The memoir was written not only to challenge the stigma surrounding sexual assault, but to share J’s story in order to reclaim her power and to let her voice be heard. A lot of the choices made by J are ones motivated by her distorted body image and her insecurities which were taken advantage of by The Director and used to make himself feel more powerful.
Many times in the book J talks about playing down her intellect for the benefit of The Director. This meant having her own opinions and thoughts, but having no voice. J allowed The Director to play on her emotions and insecurities, he would give her just enough to make her feel guilty for having limits or for saying no, often pressuring her into acts she was uncomfortable with.
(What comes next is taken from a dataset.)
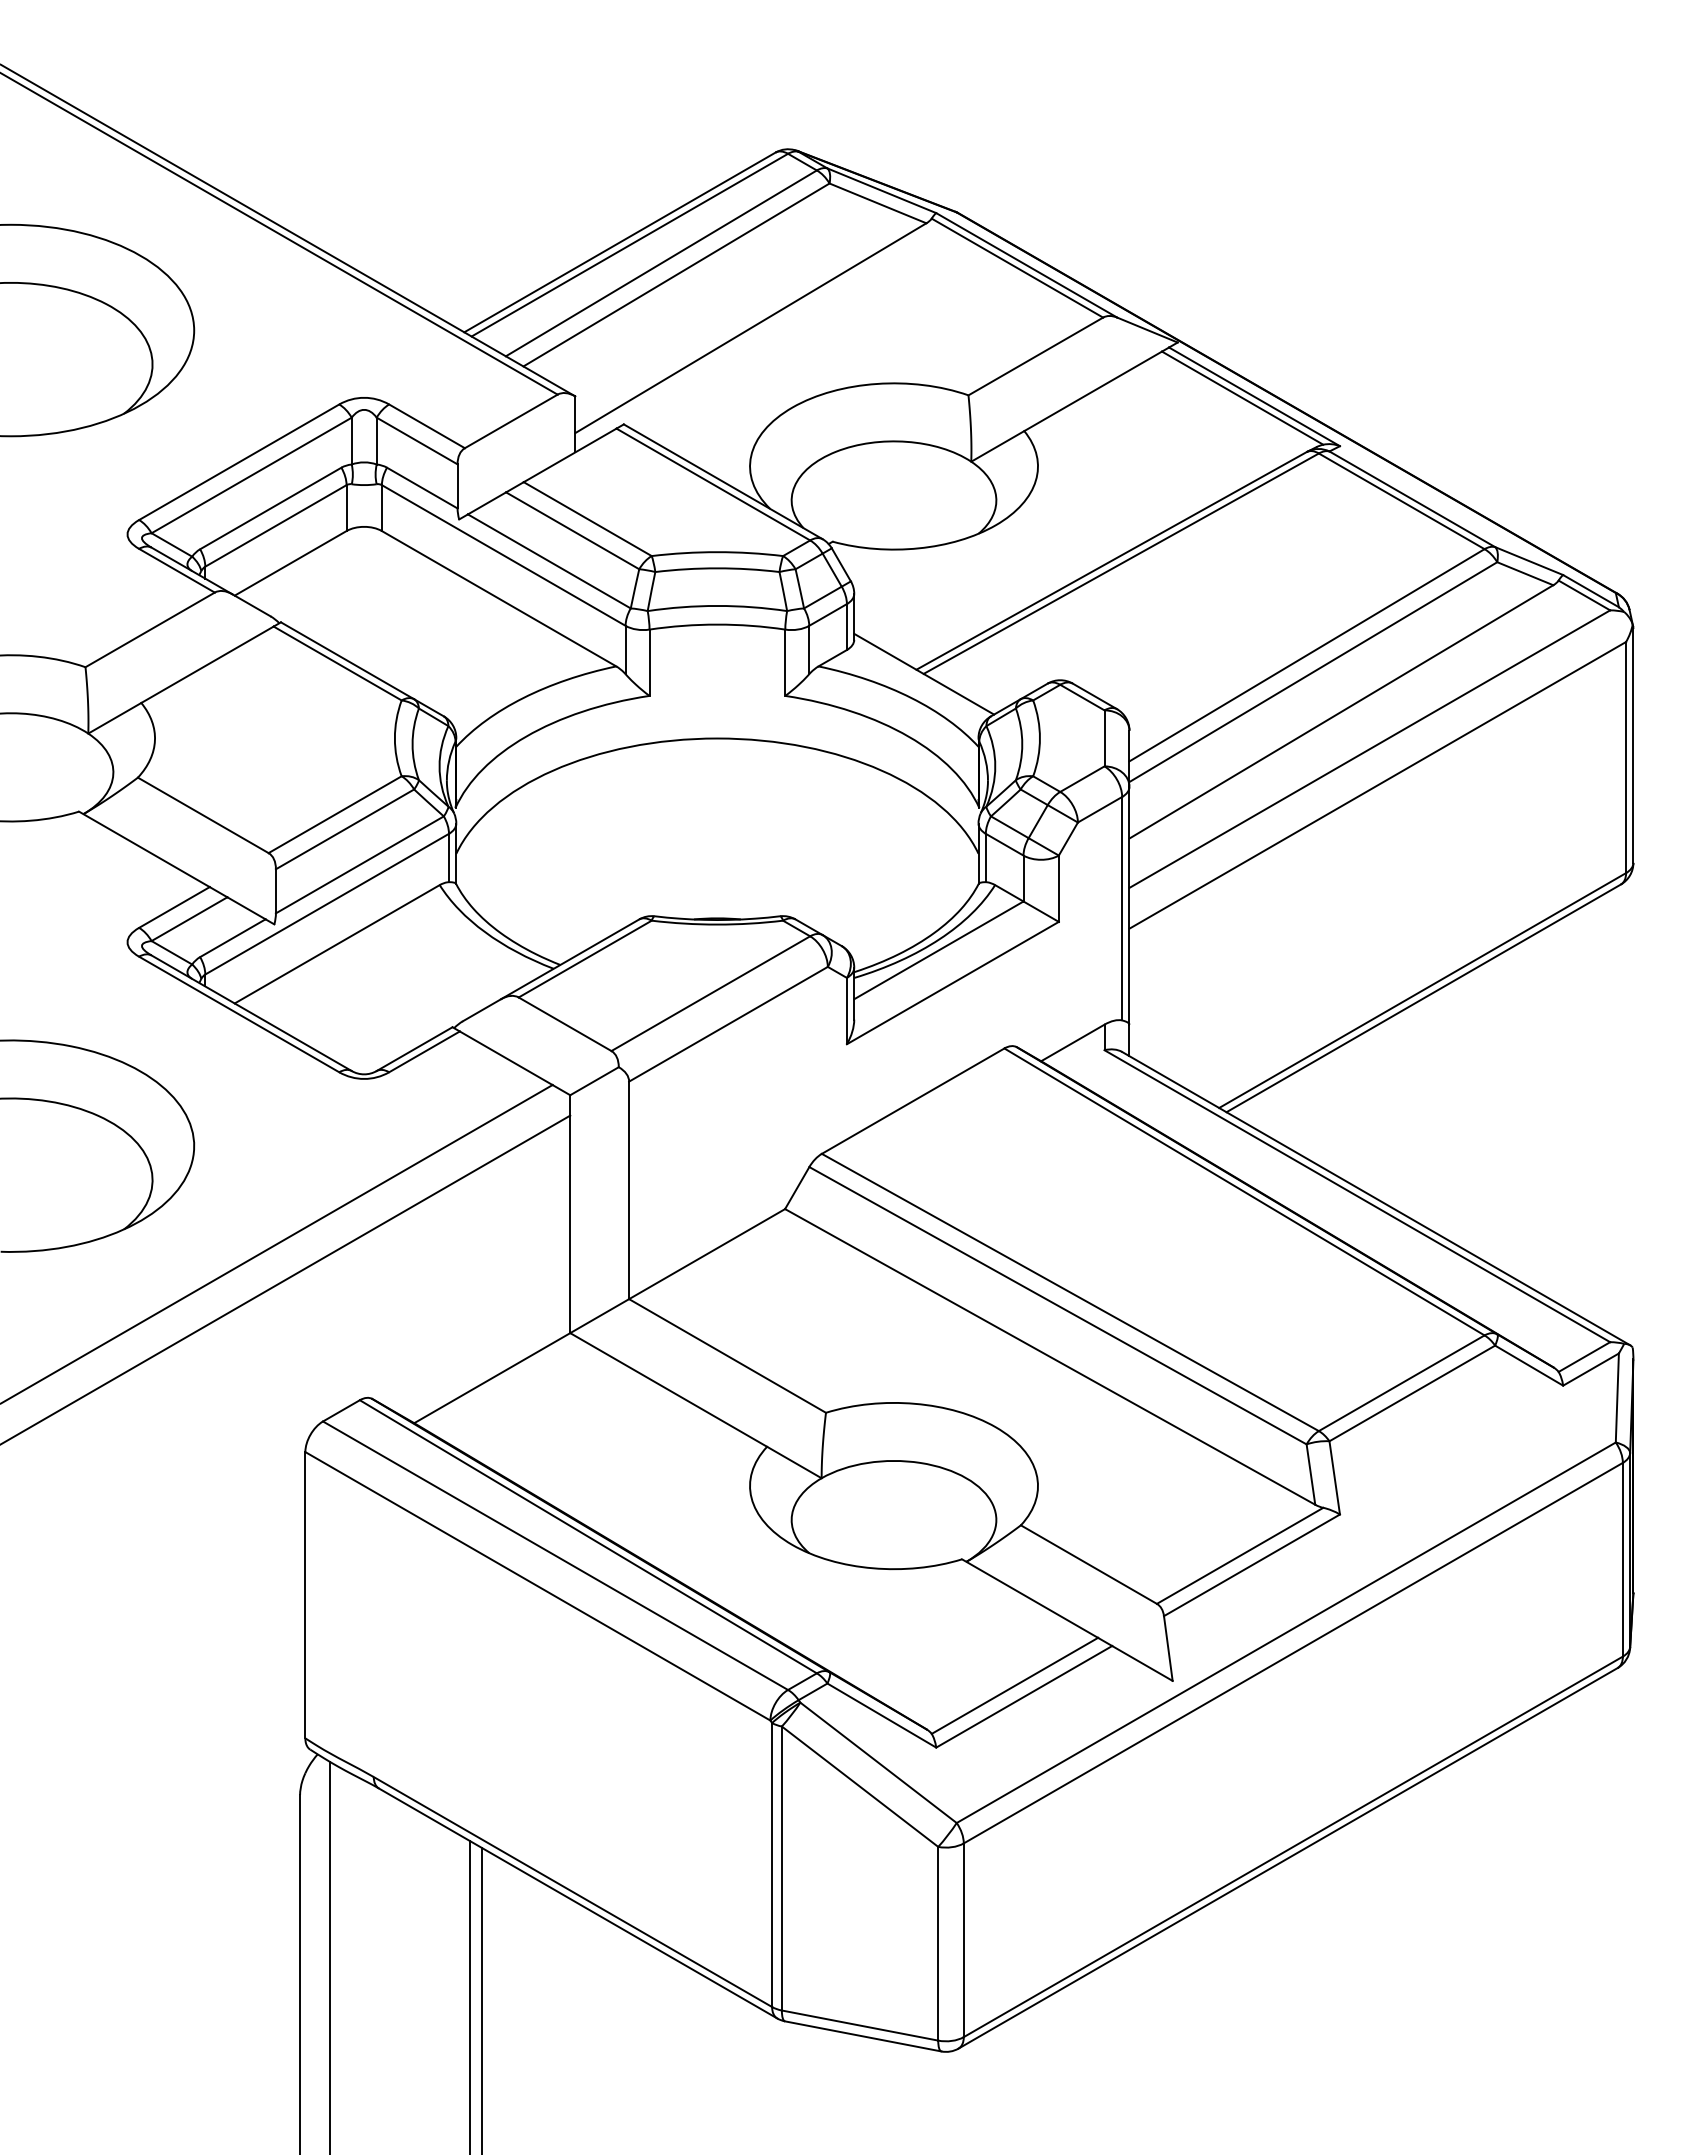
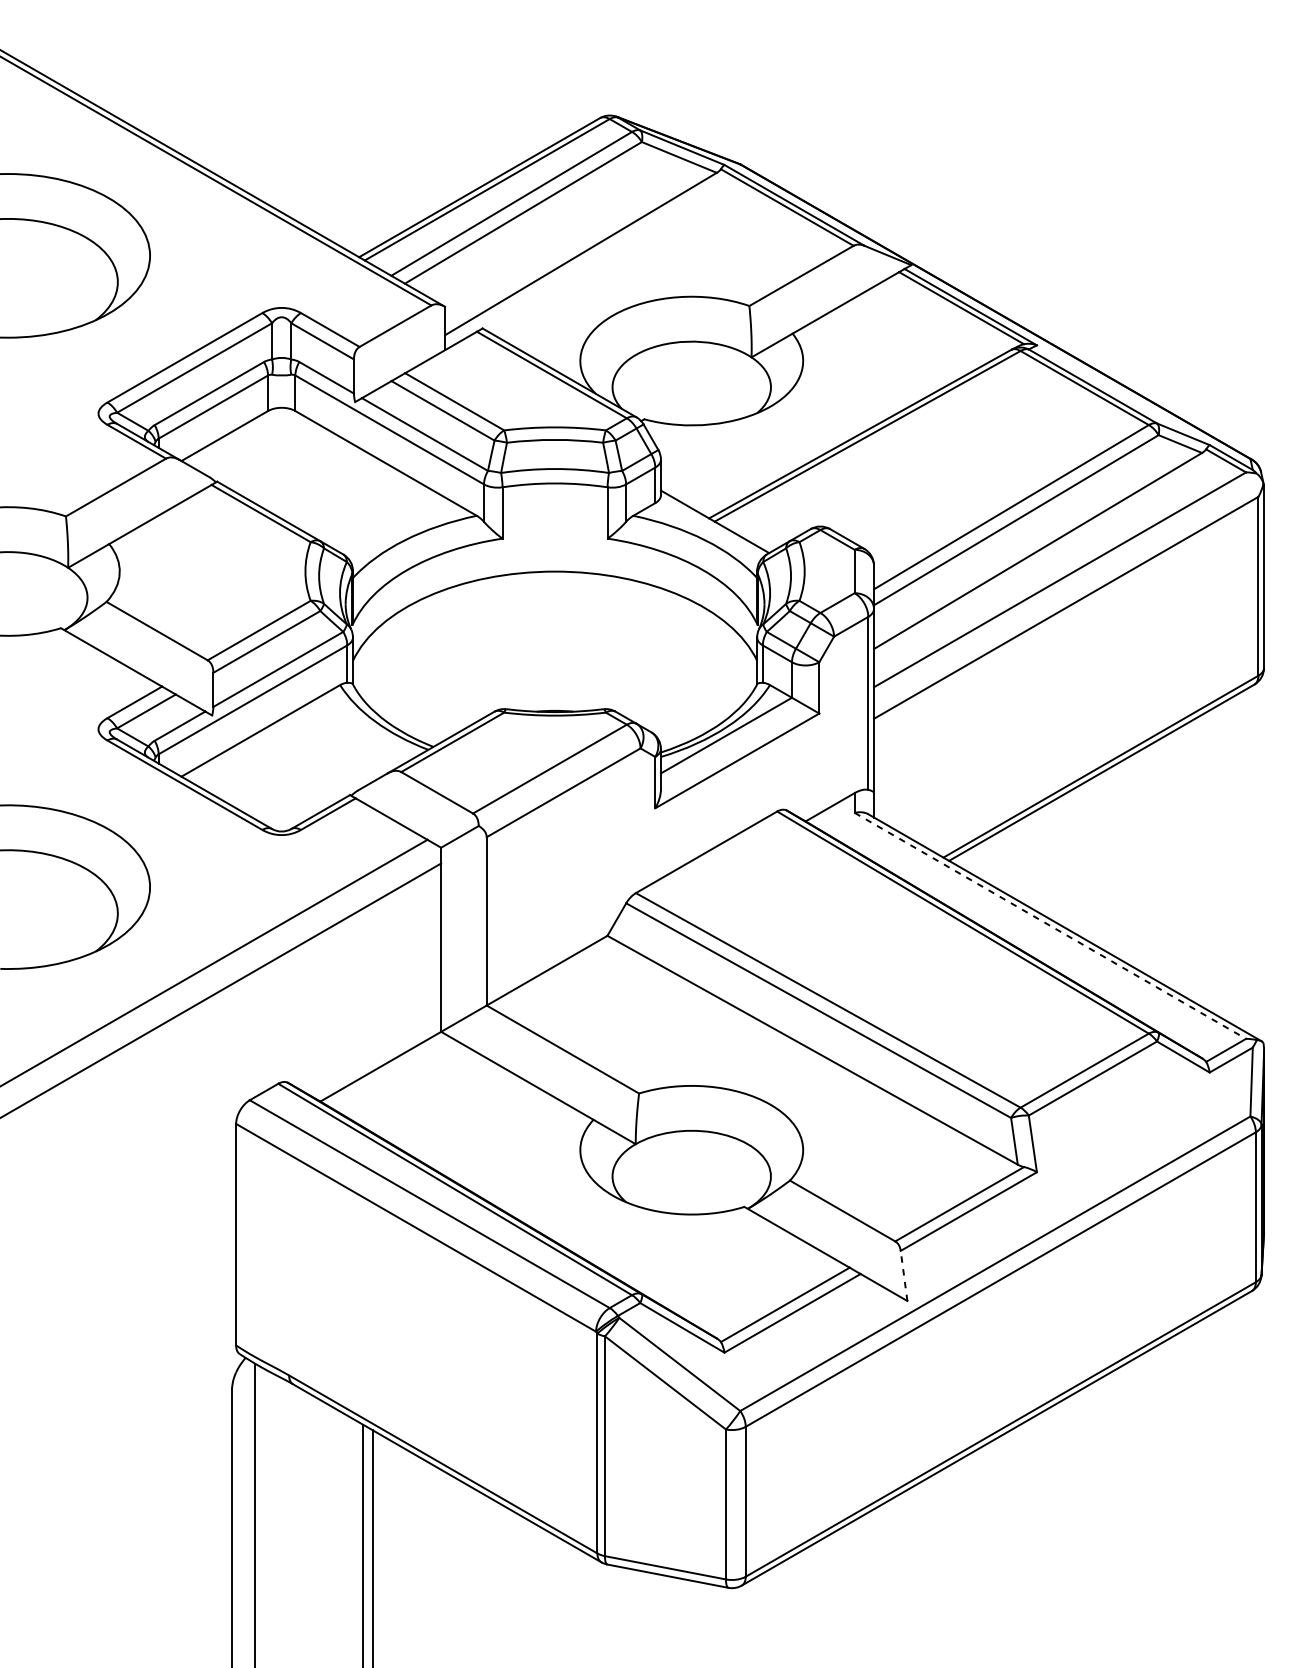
line: (1357, 1196) -> (1050, 926), solid -> dashed
line: (1168, 1648) -> (904, 1275), solid -> dashed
In the end, J finds her voice. She reclaims her power by understanding the one thing in life she has control over is the ability to not listen. People may say things, but it does not mean you have to believe them, Stein said.
“It seems so obvious to me now that I don’t have to listen, but at the time it felt like I had to. It felt like whatever other people said was the truth, that I had to listen,” Stein said. “For whatever reason, if any emotional manipulation was involved it always felt like to me that I had to.”
The honesty and power portrayed through this memoir gives the reader a connection to the story. Stein provides the reader with a true look into a five year gap of her life, and nothing was hidden from the reader, allowing them to form a bond with J and to go on this journey with her.
The memoir has moments that can be difficult to read, but ones that add to the power behind her story and her voice. It speaks for those who have gone through challenges in life and it provides them with a sense of belonging.
Excerpt:
“The Language I used with myself and that used by others has, at times, been powerful enough to keep me in a series of abusive relationships, including my five-year “relationship” with The Director, and an almost-three-year relationship with David. The language used by The Director was the foundation of his stories, his promises, and his lies. The language used by me was the bedrock of the stories, promises, and lies I told myself, in service of what I deemed to be a greater good. It took me telling myself a different narrative to escape The Director’s plot.”